Ali Pinar
Principal Member of the Technical Staff, Sandia National Laboratories
ESB 1001
ali pinar

Abstract

The need for improving security standards for electric power systems is well recognized.  Such efforts however, are hindered by lack of decision support tools that can incorporate security into the decision making process. The current practice is to protect the system against known or anticipated failures either by using a post-processing phase or by explicit enumeration of the known cases. These approaches not only lack scalability to larger systems or higher security standards, but also are limited to predicted failures, which is a significant shortcoming with the uncertainty of the renewable generation. In this talk, we will start with introducing our combinatorial techniques for vulnerability analysis of electric power systems, where we try to find small groups of components, whose loss will cause significant disturbances. Then we will describe how our vulnerability analysis techniques can be incorporated into the decision making process, where vulnerability analysis becomes a constraint to another optimization problem. For instance, can we solve the unit-commitment problem such that the system can survive loss of any combination of a specified number of its elements? We will also briefly discuss our recent work on how to include uncertainty in these problems.

Biography

Ali Pinar received his Ph.D. in computer science from University of Illinois at Urbana Champaign, and his M.S. and B.S. degrees from Bilkent University in Turkey.
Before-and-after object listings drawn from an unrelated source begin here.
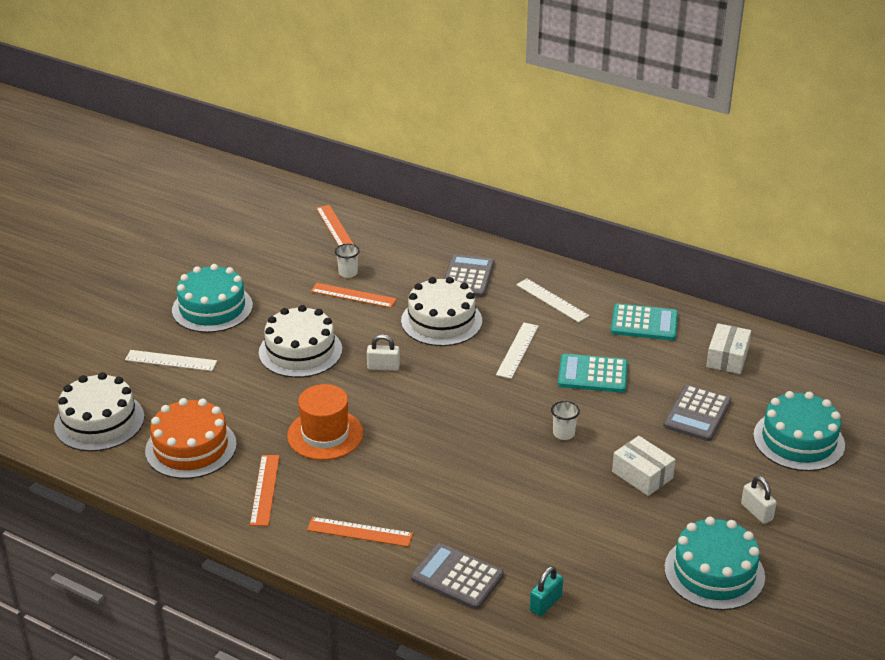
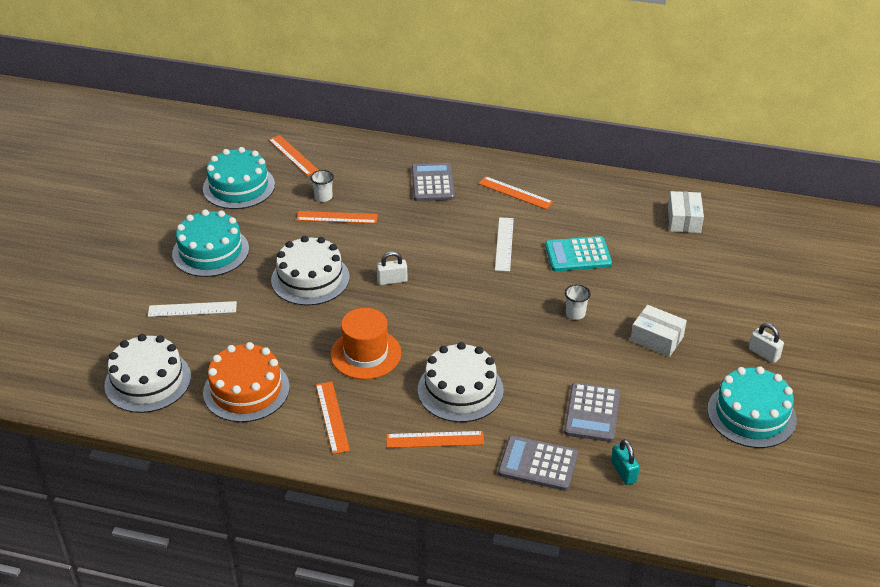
camera: 15 degrees left, 5 degrees up
white cake [401,277,482,346] -> white cake moved to [418,342,504,422]
white ruler [516,279,589,323] -> orange ruler [478,176,553,210]
turquoise padlock [530,566,563,616] -> turquoise padlock turned 45 degrees counterclockwise [611,439,640,485]
turquoise calculator [611,304,678,341] -> none
grey calculator [663,385,731,441] -> grey calculator moved to [564,383,620,442]
turquoise cake [753,391,845,471] -> turquoise cake moved to [203,147,275,209]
He is a Principal Member of the Technical Staff at Sandia National Laboratories. Before joining Sandia in 2008, he worked at Lawrence Berkeley National Laboratory (2008-2001). His recent research focuses on modeling and analysis of networks, sampling and streaming algorithms, and computational problems in electric power systems. He is an editor for SIAM Journal on Scientific Computing, and Journal of Complex Networks, senior member of ACM and IEEE, and member of SIAM and INFORMS.